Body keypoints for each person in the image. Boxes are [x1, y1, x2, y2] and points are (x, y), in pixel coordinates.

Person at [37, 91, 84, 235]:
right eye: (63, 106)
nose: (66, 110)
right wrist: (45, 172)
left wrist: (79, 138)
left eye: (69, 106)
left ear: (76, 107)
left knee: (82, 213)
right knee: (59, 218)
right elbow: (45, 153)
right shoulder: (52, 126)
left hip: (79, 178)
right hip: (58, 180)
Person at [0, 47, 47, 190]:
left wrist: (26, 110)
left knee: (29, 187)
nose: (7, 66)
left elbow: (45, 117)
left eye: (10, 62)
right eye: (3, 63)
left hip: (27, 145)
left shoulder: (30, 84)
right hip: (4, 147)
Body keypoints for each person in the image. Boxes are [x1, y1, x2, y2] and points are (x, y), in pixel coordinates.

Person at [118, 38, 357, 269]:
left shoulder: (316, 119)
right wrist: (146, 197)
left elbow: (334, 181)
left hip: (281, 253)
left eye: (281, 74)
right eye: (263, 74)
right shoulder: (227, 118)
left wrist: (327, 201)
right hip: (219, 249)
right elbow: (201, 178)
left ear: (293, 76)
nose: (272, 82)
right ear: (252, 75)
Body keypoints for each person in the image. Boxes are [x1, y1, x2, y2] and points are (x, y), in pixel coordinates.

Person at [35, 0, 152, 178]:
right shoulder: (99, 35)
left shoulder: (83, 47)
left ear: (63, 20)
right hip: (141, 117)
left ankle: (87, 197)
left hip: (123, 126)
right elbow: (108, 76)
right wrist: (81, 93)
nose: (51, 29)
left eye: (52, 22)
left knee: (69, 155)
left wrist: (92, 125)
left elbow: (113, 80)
····················
Task to carry out: Show all lines above containing "wrist".

Reply to the task:
right wrist: (45, 172)
left wrist: (79, 138)
left wrist: (26, 110)
right wrist: (146, 197)
left wrist: (327, 201)
right wrist: (81, 93)
left wrist: (92, 125)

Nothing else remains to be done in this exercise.